Öhööömm!!

50.9K 1.9K 197
                                    


"Ödeşme vakti!" dedim ve sinsice gülümseyip korkutacak biçimde yavaş adımlarla yanına gittim. Ben ona doğru yaklaştıkça o arkaya doğru gidiyordu. O mavi gözlerine uzunca bakarak yürümeye devam ettim.

"Bak burası kızlar tuvaleti! Hocalar görürse okuldan atabilirler..." dedi arka arkaya yürüyerek ve duvara yaslandı.

"Umurumda mı sence?" dedim ve iyice yaklaştım. Sanırım şuan aklından binbir türlü kelimeler geçiyor. Aptal, salak, gerizekalı ve en önemlisi sapık kelimesi. Duvara iyice yaslandı ve sağ kolumu duvara yaslayarak Defne'yi duvarla arama aldım. Gözündeki endişe artık bedenin her tarafını sarmıştı. Öyle bir bakıyordu ki o mavi gözleri çok hoş duruyordu. Galiba bu kadar ileri gitmemeliydim. Kafamı iki yana sallayıp kendime geldim ve; "Bu daha burada bitmedi!" dedim üstümdeki batık tişörtü çıkararak kenarıya fırlattım ve cebimdeki anahtarı çıkarıp kapıyı açtım. Koridorda bana şaşkın gözlerle bakan insanları aldırmayarak dolabımın yanına gidip içinden yedek tişörtümü aldım.

Defne'nin ağzından;

Nasıl bir sapıktır bu ya? İnanmıyorum az kalsın aklımı kaçırıyordum.

"Bu daha burada bitmedi!" dedi ve üstündeki tişörtü çıkarıp kenarıya fırlattı. Cebindeki anahtarı çıkarıp kapıyı açıp çıkıp gitti. Ne yani okulda gövde gösterisi mi yapacak bütün kızlara karşı? Aman banane ki zaten? Sadece... Ne bileyim, biraz fazla abarttı üstündeki tişörtü çıkarıp da okulda dolaşmakta neyin nesi? Her neyse. Saçlarımın uçlarını biraz ıslayarak saçımı düzelttim. Ve en iyisi buradan bir an önce çıkıp gitmek eğer bir daha geriye gelirse hiç iyi şeyler olmayacak. Lavabonun kapısını açıp koridora tam çıktım ayağıma birisi çelme taktı yere düştüm ve ayağımı burktum. Hadi ama şaka mı bu? Kafamı kaldırıp baktığımda bu Selim'di. Üstünde tişört vardı. Hangi ara buldu bu tişörtü ya?

"Ödeştik!" dedi. Ya ben en azından ayranı kafana döktüm, kafandan aşağıya kaynar su boşaltmadım. Acıdan yüzümü buruşturarak burkulan bileğimi tuttum. Selim'in arkasından biraz önce kantinde rastladığım çocuk geliyordu, beni zemine kapaklanmış bir şekilde yerde görünce koşarak yanıma geldi.

"İyi misin?"

"Oradan bakınca nasıl gözüküyorum?"

"Pardon!" dedi ve ayağa kalkıp Selim'e baktı. "Sen ne yaptığını sanıyorsun?"
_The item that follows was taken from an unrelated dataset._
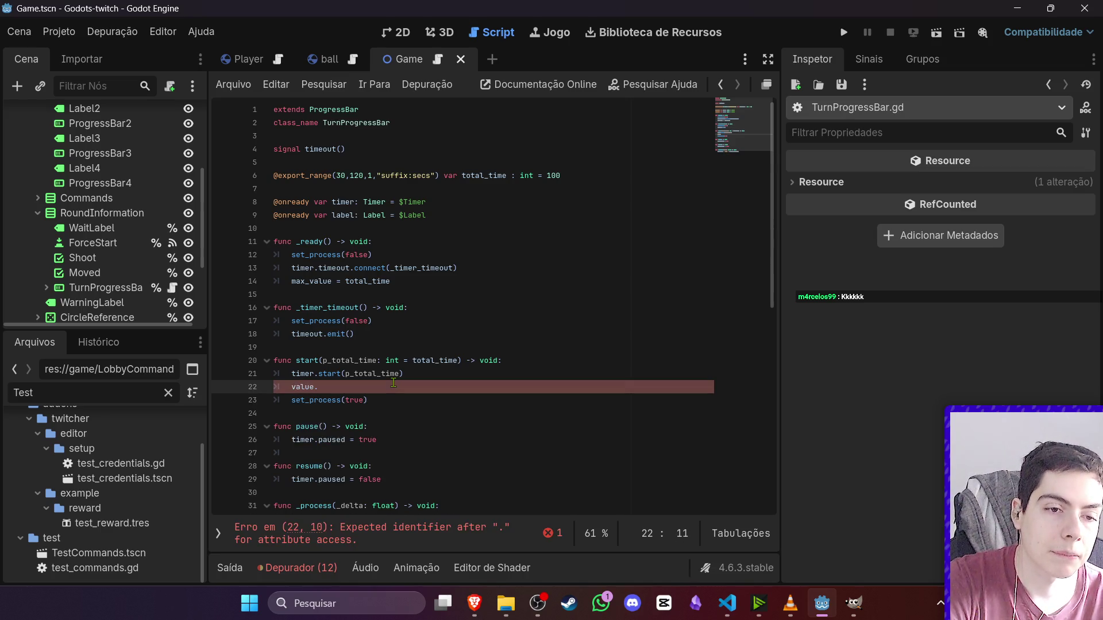
key("BackSpace")
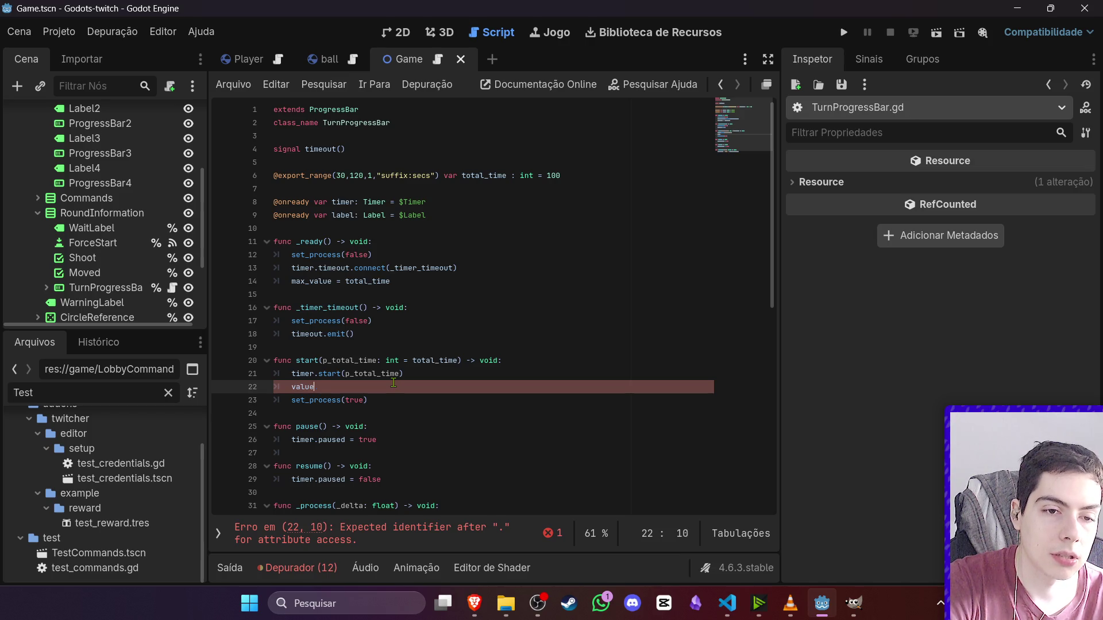
type("=")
"Sanane!" dedi duvara yaslanırken. İnsan hiç mi düşünmez ya? Karşındaki bir kadın, sen ise bir erkek, biraz nazik olsa hiç fena olmazdı.
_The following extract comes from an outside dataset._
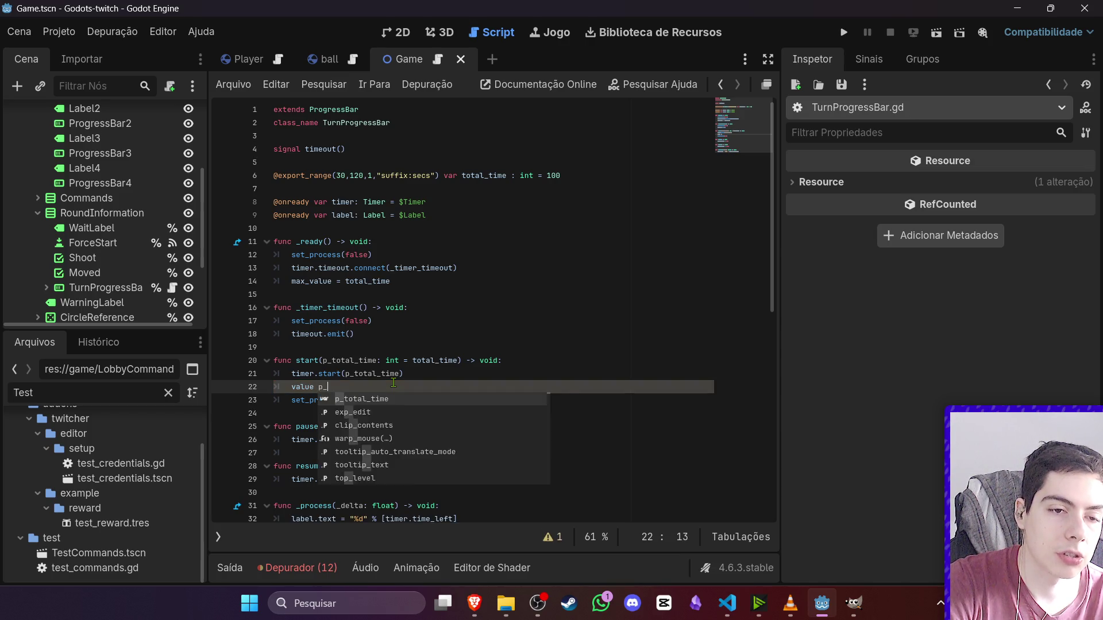
type(" p_total_time")
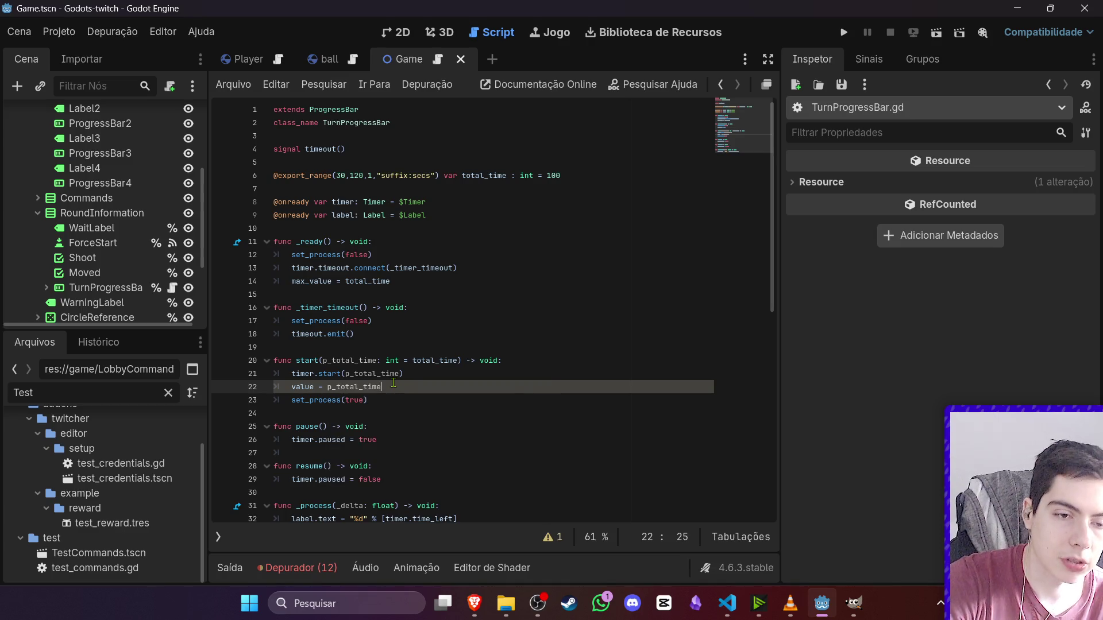
- In _process, make the bar's value follow timer.time_left
scroll(412, 392, "down", 1)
"Benimle düzgün konuş!" dedi kantinde rastladığım çocuk. İçinden canavar çıkacak sanırım biraz sonra. Hiç de kavgacı olduğunu belli etmiyor oysaki. Ayağa da kalkamıyorum ki ne yapacağım ben şimdi? Kavga etmemeliler. Engel olmalıydım. En azından okulda kavga edip de atılmaya değmezdi. Atılsa da fena olmazdı aslında. Saçmalama.

"Konuşmazsam nolur?" diye sordu Selim, kantindeki çocuğa biraz daha yaklaşarak. Hadi Defne son bir kuvvet. Ayağa kalkmalıyım, yerden destek alarak kalktım.

"Ben sana ne olacağını göstereyim!"

"Ya durun ne yapıyorsunuz?" dedim bağırarak ama beni dinlediler mi tabii ki de dinlemediler. Kantindeki çocuk Selim'e yumruk attı. Ooo işte bu iyiydi. Bir an için tebrik edesim gelmişti. "Ya size diyorum ne yapıyorsunuz? Çocuk musunuz siz ya?" dedim ve Selim kendini toparlayarak çocuğa sert bir yumruk attı. Olamaz ya bu yumruklar git gide sertleşmeye başladı, bunu engellemeliyim ama nasıl? "Ayy sanırım bana birşeyler oluyor!" dedim elimin tersiyle alnımı tutup bayılıyormuş gibi yaparak ve yere düştüm. Hâlâ kavga sesleri vardı ama insan hiç mi tınlamaz, burada bayılıyorum. Şakadan da olsa yere düşüp bayıldım. O değilde kafamı vurdum sanırım, çok kötü zonklamaya başladı. "Ayy sanırım ölüyorum!"
dedim tekrar oturduğum yerde bayılmaya çalışarak. Yok ya bu böyle olmayacak sanırım. Tek gözümü açıp kafamı hafif kaldırarak baktım ve Selim çocuğa kafa attı. İnanmıyorum vahşi yaratık. O nasıl bir kafa atmak? Çocuğa resmen gömdü kafayı. Hemen kalktım ve; "Ya aptal mısınız? Benim için kavga etmenize gerek yok!" dedim dalga geçercesine. Aynı anda ikisi de;

"Sen sus!" dediler bağırarak. Oha iyi ki ayırmaya çalışıyoruz burada! Manyaklara bak... İyilik de yaramıyor bunlara?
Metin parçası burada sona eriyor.